4.3.3 Passive personality
Some states have asserted ‘passive personality’ jurisdiction, which is determined by the nationality of the victim. For instance, in the Lotus case, Turkey’s additional ground for claiming jurisdiction was that the victims were Turkish. The potential application of this principle is far reaching and controversial. However, its application does help address the issue highlighted in 1985 when the Italian cruise ship, the Achille Lauro, was hijacked in Egyptian waters by Palestinian terrorists demanding the release of Palestinian prisoners by the Israeli government. Their only victim was a Jewish, US national. At the time, Israel, the state against whom the act of terrorism was directed, did not have any jurisdiction and so couldn’t take action.
However, in recent years the passive personality principle has begun to receive limited international recognition and it has been incorporated into international agreements; treaties addressing the various aspects of terrorism now, on occasion, encompass the passive personality principle.

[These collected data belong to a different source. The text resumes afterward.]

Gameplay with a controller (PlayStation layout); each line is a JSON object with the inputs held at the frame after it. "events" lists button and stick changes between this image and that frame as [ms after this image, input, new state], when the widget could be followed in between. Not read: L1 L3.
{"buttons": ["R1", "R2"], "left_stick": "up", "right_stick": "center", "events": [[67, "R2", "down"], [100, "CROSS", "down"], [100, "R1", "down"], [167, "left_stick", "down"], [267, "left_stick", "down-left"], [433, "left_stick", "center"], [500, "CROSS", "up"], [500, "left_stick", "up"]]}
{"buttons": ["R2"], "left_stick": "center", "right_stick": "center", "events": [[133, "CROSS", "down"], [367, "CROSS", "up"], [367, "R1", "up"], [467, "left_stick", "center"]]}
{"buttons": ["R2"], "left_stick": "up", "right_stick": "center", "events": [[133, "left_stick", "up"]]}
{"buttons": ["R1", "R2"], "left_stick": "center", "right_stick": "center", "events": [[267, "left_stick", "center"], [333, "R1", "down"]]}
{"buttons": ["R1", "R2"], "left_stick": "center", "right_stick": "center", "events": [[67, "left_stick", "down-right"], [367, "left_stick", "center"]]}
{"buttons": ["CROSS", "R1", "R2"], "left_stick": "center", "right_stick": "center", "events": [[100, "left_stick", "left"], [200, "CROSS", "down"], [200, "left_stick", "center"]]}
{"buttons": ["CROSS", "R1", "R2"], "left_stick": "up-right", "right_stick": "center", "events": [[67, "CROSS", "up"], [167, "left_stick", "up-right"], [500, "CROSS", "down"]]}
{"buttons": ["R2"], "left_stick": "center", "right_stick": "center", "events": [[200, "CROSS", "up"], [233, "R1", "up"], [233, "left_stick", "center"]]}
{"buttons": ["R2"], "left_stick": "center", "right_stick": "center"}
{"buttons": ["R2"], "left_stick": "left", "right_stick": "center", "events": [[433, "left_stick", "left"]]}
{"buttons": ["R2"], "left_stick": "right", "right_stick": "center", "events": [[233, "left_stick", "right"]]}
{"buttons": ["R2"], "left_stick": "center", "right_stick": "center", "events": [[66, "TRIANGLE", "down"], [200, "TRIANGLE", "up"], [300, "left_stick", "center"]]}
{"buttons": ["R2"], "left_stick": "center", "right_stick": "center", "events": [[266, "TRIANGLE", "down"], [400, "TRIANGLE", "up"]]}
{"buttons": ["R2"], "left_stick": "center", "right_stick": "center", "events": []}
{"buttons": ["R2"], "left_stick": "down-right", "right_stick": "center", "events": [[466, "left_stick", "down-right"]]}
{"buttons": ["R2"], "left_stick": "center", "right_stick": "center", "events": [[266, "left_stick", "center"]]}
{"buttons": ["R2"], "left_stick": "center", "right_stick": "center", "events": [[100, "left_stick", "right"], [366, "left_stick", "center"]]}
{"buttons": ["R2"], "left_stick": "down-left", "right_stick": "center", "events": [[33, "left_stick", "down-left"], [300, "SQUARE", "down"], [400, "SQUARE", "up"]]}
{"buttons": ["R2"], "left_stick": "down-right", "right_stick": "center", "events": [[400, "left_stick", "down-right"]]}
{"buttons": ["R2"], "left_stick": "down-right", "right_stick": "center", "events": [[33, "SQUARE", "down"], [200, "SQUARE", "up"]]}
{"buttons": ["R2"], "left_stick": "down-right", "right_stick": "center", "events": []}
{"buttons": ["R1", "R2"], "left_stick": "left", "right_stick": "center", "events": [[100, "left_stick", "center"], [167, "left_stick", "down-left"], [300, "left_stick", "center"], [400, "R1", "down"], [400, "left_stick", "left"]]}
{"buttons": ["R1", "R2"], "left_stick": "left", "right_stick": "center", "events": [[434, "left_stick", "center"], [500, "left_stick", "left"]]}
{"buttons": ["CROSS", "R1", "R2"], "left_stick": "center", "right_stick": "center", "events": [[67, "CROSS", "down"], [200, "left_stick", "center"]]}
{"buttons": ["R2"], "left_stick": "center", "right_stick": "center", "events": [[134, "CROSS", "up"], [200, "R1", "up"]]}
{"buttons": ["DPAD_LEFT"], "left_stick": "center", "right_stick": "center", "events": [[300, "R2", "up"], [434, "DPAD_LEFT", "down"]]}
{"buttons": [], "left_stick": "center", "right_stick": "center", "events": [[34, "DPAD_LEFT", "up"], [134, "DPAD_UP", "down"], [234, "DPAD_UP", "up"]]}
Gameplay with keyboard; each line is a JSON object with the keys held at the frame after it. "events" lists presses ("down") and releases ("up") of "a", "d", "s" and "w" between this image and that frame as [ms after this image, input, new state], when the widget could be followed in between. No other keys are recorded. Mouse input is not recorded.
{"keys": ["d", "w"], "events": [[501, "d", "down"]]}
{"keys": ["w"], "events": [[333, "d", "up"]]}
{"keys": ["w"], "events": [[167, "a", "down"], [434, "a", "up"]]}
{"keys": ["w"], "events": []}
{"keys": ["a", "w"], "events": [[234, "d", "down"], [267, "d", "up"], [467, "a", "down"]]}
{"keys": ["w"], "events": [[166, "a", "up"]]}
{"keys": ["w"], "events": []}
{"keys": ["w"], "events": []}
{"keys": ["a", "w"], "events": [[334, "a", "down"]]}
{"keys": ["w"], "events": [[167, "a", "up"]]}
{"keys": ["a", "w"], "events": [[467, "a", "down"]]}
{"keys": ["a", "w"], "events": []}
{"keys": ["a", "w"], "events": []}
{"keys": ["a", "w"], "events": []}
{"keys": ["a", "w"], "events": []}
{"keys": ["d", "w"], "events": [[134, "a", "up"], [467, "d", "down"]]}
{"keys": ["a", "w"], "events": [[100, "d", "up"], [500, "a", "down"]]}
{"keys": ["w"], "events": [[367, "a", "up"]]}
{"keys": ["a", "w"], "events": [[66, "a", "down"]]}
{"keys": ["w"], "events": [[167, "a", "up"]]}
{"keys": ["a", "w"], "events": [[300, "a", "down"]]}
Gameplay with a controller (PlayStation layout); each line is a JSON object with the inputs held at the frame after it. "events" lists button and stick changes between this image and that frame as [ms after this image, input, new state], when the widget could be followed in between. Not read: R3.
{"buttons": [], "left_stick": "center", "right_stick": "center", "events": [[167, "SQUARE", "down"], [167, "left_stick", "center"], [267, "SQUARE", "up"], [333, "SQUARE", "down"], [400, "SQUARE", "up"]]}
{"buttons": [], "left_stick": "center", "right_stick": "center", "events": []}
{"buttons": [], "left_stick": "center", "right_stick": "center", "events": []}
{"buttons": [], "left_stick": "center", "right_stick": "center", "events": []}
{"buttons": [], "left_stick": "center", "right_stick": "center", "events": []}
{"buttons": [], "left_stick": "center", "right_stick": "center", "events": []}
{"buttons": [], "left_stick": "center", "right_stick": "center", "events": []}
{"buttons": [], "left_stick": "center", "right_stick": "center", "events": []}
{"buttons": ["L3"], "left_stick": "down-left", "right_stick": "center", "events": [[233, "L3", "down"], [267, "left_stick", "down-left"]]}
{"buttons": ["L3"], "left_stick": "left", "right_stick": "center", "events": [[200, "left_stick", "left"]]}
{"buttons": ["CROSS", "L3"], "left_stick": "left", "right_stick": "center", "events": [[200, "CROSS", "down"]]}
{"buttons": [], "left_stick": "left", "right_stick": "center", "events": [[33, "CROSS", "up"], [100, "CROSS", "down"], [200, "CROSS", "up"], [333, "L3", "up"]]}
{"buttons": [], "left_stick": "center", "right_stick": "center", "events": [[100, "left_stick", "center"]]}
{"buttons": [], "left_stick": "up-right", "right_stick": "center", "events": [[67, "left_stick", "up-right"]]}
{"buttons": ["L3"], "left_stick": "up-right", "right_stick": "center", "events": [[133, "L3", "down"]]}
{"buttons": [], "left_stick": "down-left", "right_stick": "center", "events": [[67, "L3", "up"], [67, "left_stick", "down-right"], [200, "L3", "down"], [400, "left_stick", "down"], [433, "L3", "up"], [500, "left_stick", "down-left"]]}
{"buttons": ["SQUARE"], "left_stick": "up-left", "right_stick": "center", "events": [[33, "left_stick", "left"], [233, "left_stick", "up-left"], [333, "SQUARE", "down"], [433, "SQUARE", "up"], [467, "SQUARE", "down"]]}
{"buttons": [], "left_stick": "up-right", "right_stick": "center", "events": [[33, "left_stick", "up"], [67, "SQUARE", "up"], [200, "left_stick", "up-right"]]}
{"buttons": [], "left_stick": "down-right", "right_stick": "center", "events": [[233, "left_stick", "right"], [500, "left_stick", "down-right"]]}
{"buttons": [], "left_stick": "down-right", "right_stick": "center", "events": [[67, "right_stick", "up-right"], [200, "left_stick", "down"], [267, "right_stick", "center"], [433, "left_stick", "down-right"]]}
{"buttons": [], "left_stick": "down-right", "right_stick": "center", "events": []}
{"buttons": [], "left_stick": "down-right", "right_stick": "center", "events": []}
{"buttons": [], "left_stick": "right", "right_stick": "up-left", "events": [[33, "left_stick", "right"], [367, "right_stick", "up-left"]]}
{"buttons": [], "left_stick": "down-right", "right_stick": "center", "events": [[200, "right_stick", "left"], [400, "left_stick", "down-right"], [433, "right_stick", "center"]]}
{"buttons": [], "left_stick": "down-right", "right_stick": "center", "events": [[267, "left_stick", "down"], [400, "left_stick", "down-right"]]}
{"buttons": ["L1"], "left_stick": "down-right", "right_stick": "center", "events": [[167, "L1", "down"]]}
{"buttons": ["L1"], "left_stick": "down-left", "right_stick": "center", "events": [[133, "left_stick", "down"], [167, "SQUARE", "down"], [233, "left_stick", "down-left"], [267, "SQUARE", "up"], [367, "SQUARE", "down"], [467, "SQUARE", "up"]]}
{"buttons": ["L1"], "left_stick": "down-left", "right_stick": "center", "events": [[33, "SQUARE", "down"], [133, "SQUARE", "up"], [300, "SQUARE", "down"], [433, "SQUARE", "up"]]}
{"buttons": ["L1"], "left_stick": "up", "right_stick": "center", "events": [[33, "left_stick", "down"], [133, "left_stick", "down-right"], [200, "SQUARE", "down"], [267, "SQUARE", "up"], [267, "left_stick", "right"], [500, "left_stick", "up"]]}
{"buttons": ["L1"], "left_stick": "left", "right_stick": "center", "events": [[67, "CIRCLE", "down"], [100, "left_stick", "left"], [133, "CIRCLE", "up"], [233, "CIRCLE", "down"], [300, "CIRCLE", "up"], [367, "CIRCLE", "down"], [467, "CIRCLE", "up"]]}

Box 5 UN Convention Against Torture and Other Cruel, Inhuman Treatment or Punishment 1984
Article 5 states that:
Each State Party shall take such measures as may be necessary to establish its jurisdiction over the offences referred to in article 4 in the following cases:
- a.When the offences are committed in any territory under its jurisdiction or on board a ship or aircraft registered in that State.
- b.When the alleged offender is a national of that State.
- c.When the victim is a national of that State if that State considers it appropriate.